Do you try to imagine what kind of adults you want your kids to be? Or is that too presumptuous?
That’s the only way to do it. If you don’t have those goals, I think it’s malpractice, actually. Obviously we won’t all agree on what the ideal adult is. But for me and my wife, it’s always been really important that they be kind to each other and to their friends. So we set kindness as a primary virtue. Empathy. Trying to imagine what’s going on in another person’s head.

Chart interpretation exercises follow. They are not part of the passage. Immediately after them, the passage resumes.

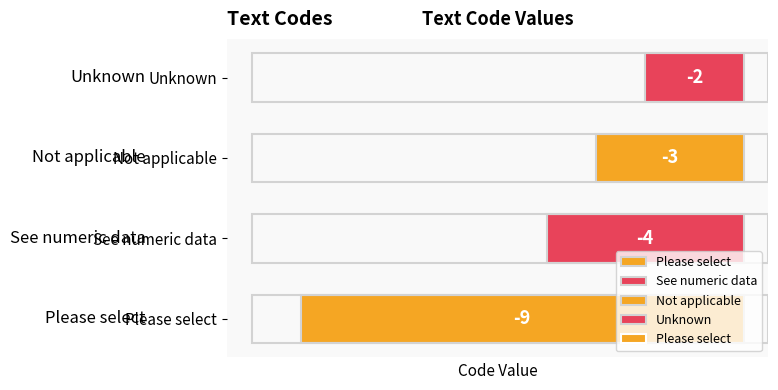

What is the label of the 1st bar from the right?

Unknown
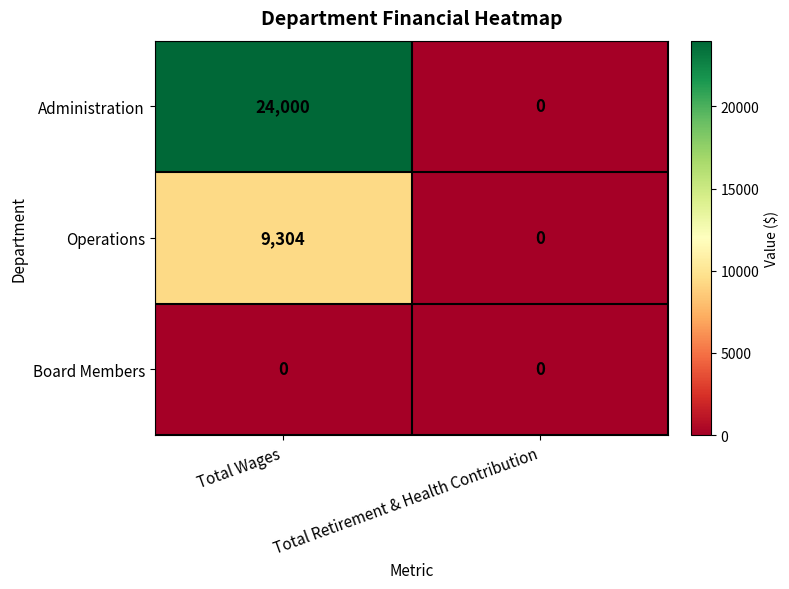

True or false: Operations has a value of 0 at Total Retirement & Health Contribution.

True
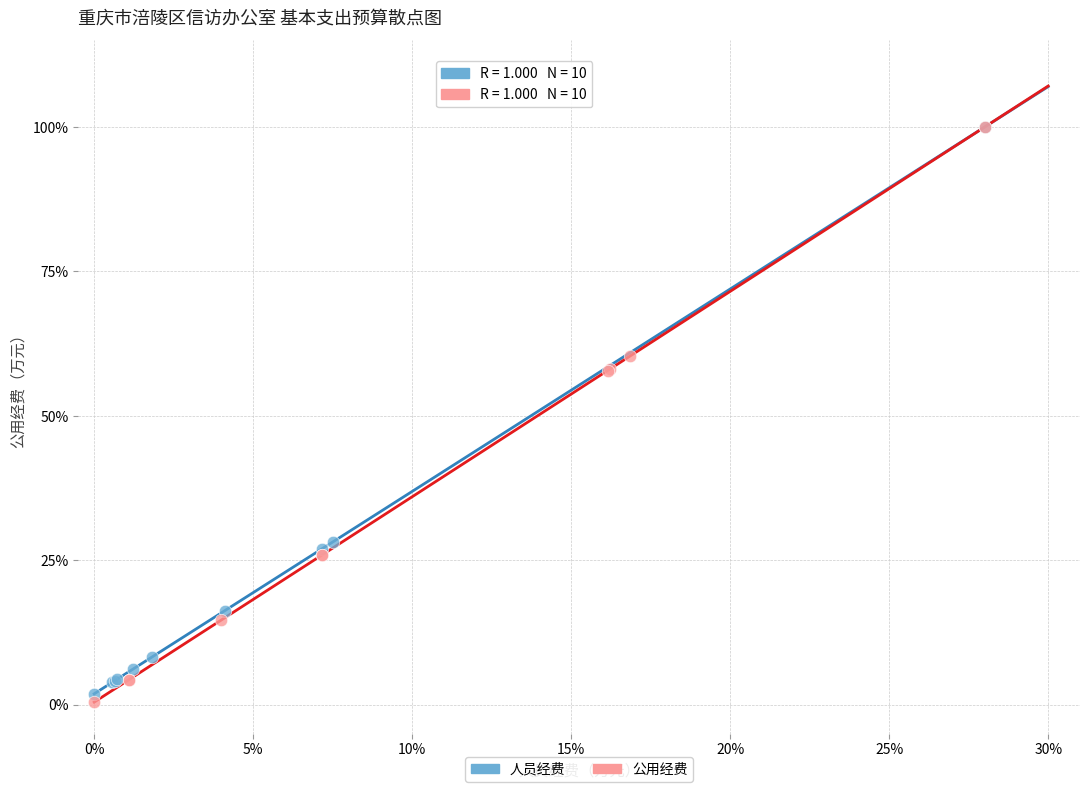

What are all the series names shown in the legend?

人员经费, 公用经费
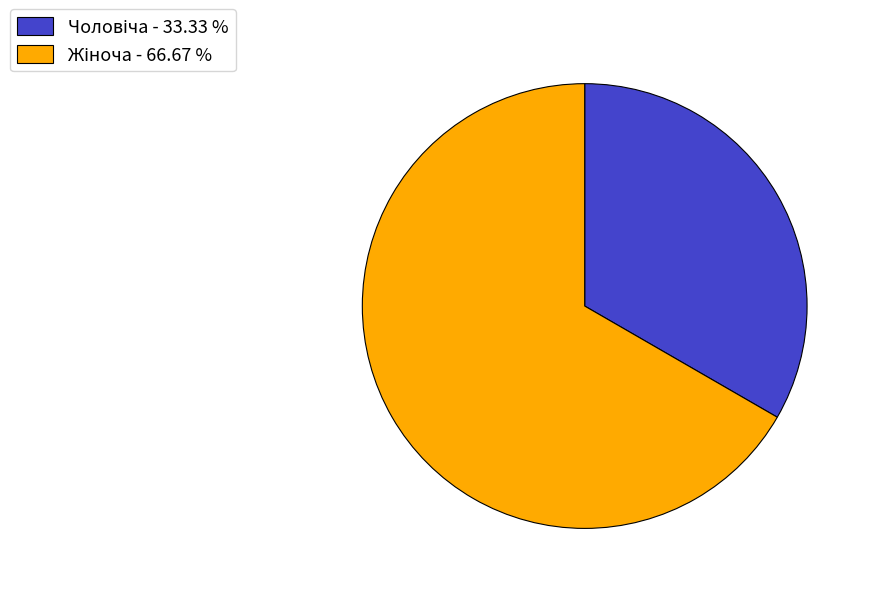

Is there any slice that represents more than half of the pie?

Yes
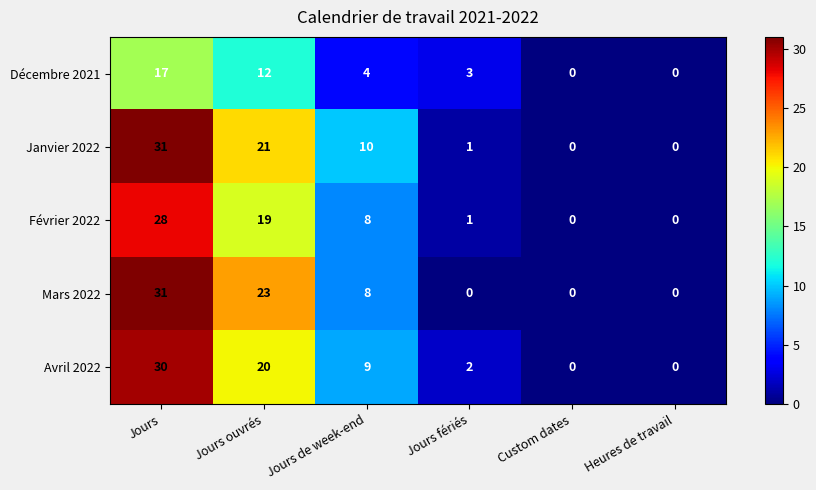

What is the difference between the Janvier 2022 values at Jours and Jours de week-end?

21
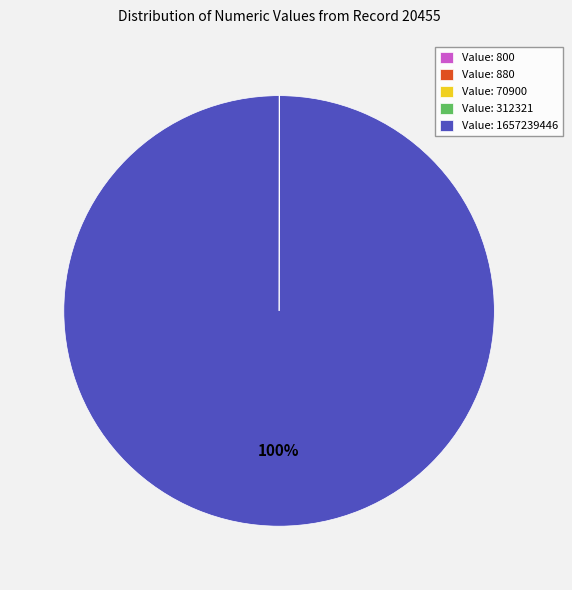

Does any single category account for the majority?

Yes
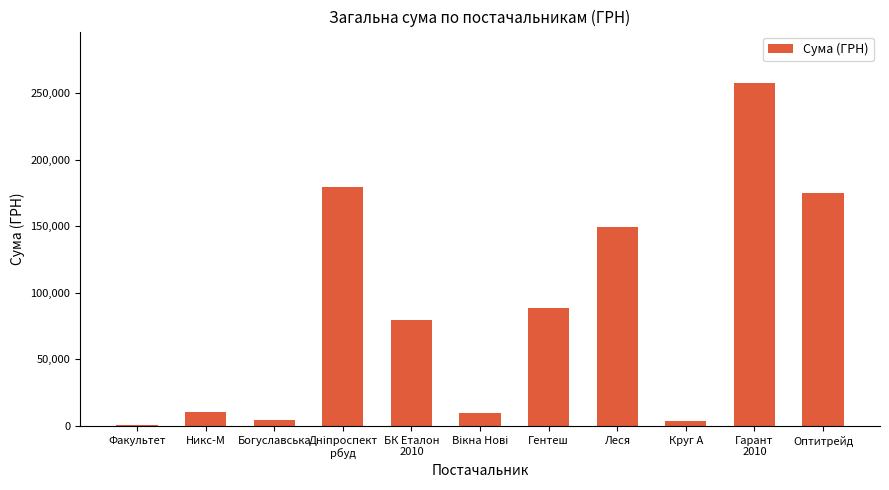

Count the number of data series in this chart.

1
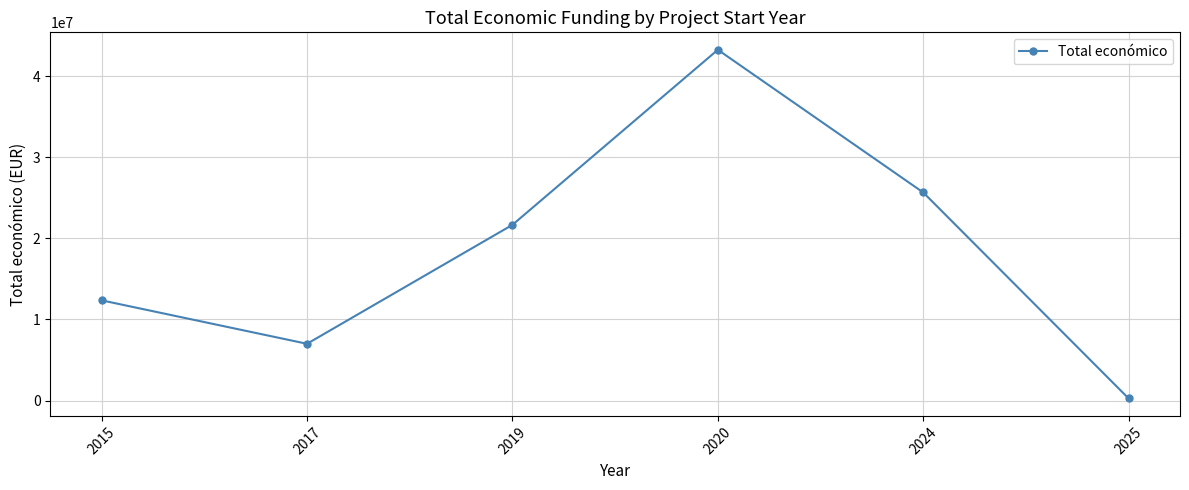

True or false: the data shows 35431567 at 2019.

False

So do you blame yourself when they’re unkind?
You’re always looking for signs that they’re getting the message. But then there’s a setback, and you question whether they’ve been paying attention to you at all. The other thing is that you’re a hypocrite—all parents are. And kids are super smart about that. They see you’re not living up to the standards you’ve set out for them.

Do you sense that your boys, especially, are internalizing the feminist messages you’d like them to?
If you’re a boy coming of age, at 12 or 13, there’s stuff going on in you that’s biochemical. No matter how raised your consciousness has been, you still enact all kinds of behaviors toward girls that are just disrespectful. Not like violence or abuse, but disrespect. There’s this homosocial period, where boys’ key relationships are all male to male—whether it’s a gang of friends or a rock band or whatever. Another purpose of it is to exclude girls, and not just exclude them but diminish them. My son, who’s 20 now, and I have talked about this. When he looks back at 14, 15, 16, there are similar examples of disrespect and belittling. Treating them like shit—being a dick, basically.

The heart of the book is your 2016 GQ story about taking your youngest son, a fashion obsessive, to Fashion Week in Paris. Is there a lesson in there about indulging your kids’ passions, even if they’re not ones you share with them?
Well, obviously I was really lucky that I could call up a major Condé Nast magazine and say, “Hey, I’d like to do this.” I mean, I still see some parents where they—lovingly—will impose some cultural or artistic value on their kids. Maybe playing sports, like if the father was a big sports player himself. That still happens. And there are things I love and care about—like rock ’n’ roll or hip-hop or old movies—and I’d like it for those to be important to my kids. But there’s a pleasure in discovering that your kid is into something that you’re not that into, or that you don’t really understand. So you do want to encourage them and indulge them, within the limits of your family budget.

You write a bit about your own father, whom you have a complicated relationship with. Has fatherhood changed your feelings toward him?
My father was doing the best he could. The fact is that when he became a father, in the 1960s, the standard was very low. If you were a good provider, you were 92 percent of the way to being considered a good father. The other 8 percent was, I don’t know, taking your kid to a ballgame once in a while. So in that sense it isn’t fair to judge a father from 50 years ago against the standards of today. And I don’t. Even now, it’s still a pretty low standard. A completely engaged effort on the part of a well-intentioned man is still going to fall short of what a woman puts into being a mother—and gets very little credit for. Nobody comes up to her in the grocery store when she’s holding the kids and says, “Wow, what a great mom”—the way people did to me when the kids were young. I still fail so much and miss the mark so frequently that I can look back at my dad and be much more forgiving than when I started out. Typically speaking, men are very limited creatures. So maybe his best wasn’t that great. But it’s not like he wasn’t trying.